Sources: hptuners.com, jetchip.com

One Tough Truck
Q: I'm building an S-10. The motor in progress is a 434 Dart block, all forged bottom end with AFR 210cc Competition heads, a Victor Jr. intake, and a Holley 850hp carb. It will not be a daily driver, but will be a radical street truck with an occasional trip to the local track. My question concerns the cam. My plan is to use a solid roller. The compression comes in at 10.5:1. I know a hydraulic roller is best for the street, but I can't find one with enough lift to take advantage of the excellent flow these heads produce. What would your advice be on the best cam? Solid may be right, but will a hydraulic roller work? And maybe your opinion on how much power this combination might produce. Thanks a lot, guys, and keep the wrenches turning.
Donnie Griffin
Baxley, GA

A: This is going to be one fun truck to drive.
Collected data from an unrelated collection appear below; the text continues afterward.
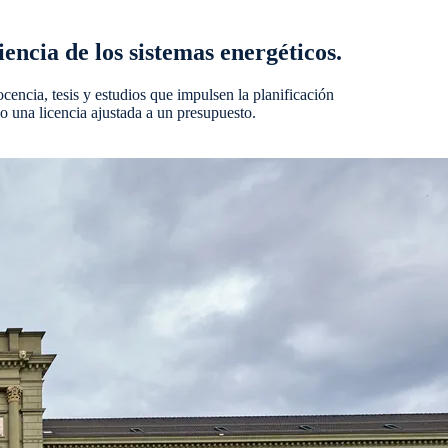
encia de los sistemas energéticos.
ncia, tesis y estudios que impulsen la planificación
no una licencia ajustada a un presupuesto.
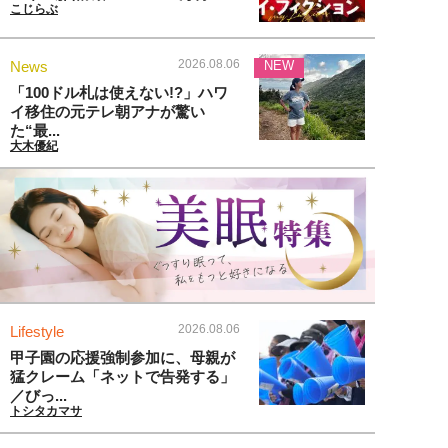
こじらぶ
2026.08.06
News
NEW
「100ドル札は使えない!?」ハワ
イ移住の元テレ朝アナが驚い
た“最...
大木優紀
2026.08.06
Lifestyle
甲子園の応援強制参加に、母親が
猛クレーム「ネットで告発する」
／びっ...
トシタカマサ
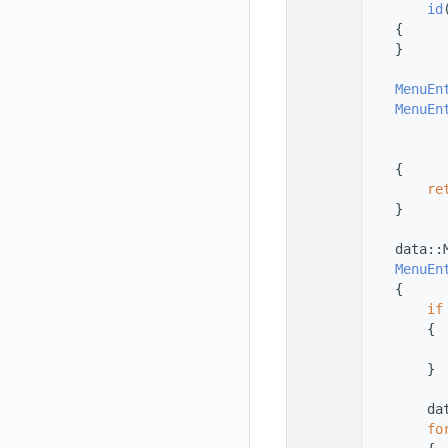
   11
id
   12
    {
   13
    }
   14
   15
MenuEn
   16
MenuEn
   17
   18
   19
    {
   20
re
   21
    }
   22
   23
    data::
   24
MenuEn
   25
    {
   26
if
   27
        {
   28
   29
        }
   30
   31
        da
   32
fo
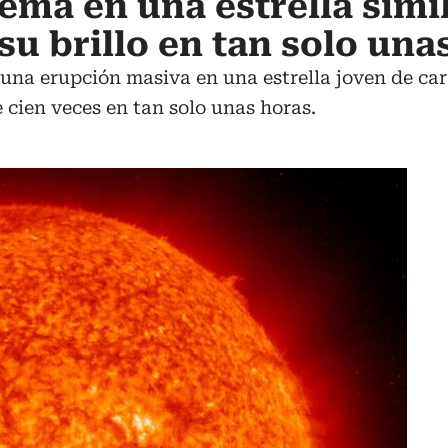
ema en una estrella simil
su brillo en tan solo una
a erupción masiva en una estrella joven de caract
 cien veces en tan solo unas horas.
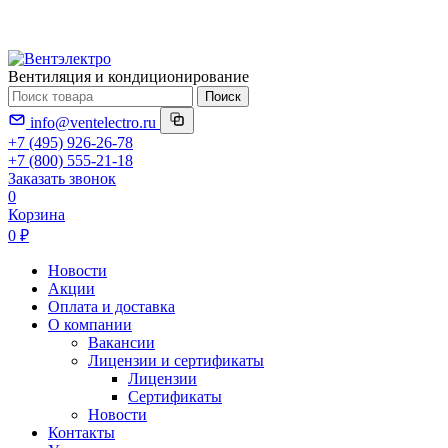
Вентиляция и кондиционирование
Поиск
info@ventelectro.ru
+7 (495) 926-26-78
+7 (800) 555-21-18
Заказать звонок
0
Корзина
0 ₽
Новости
Акции
Оплата и доставка
О компании
Вакансии
Лицензии и сертификаты
Лицензии
Сертификаты
Новости
Контакты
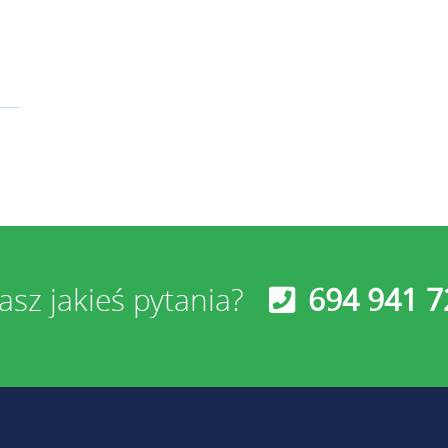
sz jakieś pytania?
694 941 7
A fellow line mechanic we worked with back in 1979 had a '76 LUV truck with a 377 small-block in it that was a real handful. That truck wanted to go every which way but straight. Luckily, it never met anything very solid!

As for your camshaft, we'd stick with a solid roller for many reasons. You're spot on that you can have better profiles with the solid design, and the mechanical design will be a much lighter valvetrain package. This will aid in valvetrain stability when the thing sees high rpm that we're sure it will. Check out one of the new Lunati Street/Strip roller profiles for your pickup. The camshaft that should work quite well with your package is PN 501B2LUN, which specs out at 243/251-degrees of duration at 0.050-inch tappet lift, 0.582/0.582-inch max lift, ground on 110 centers. These new cam profiles give you the flexibility to drive on the street without beating up the valvetrain. We'd recommend going with 1.6:1 ratio rockers on the inlet side to bring the max lift up to 0.620-inch. This will bring the intake and exhaust lift within 2 to 3 cfm of your AFR Competition cylinder heads' peak flow.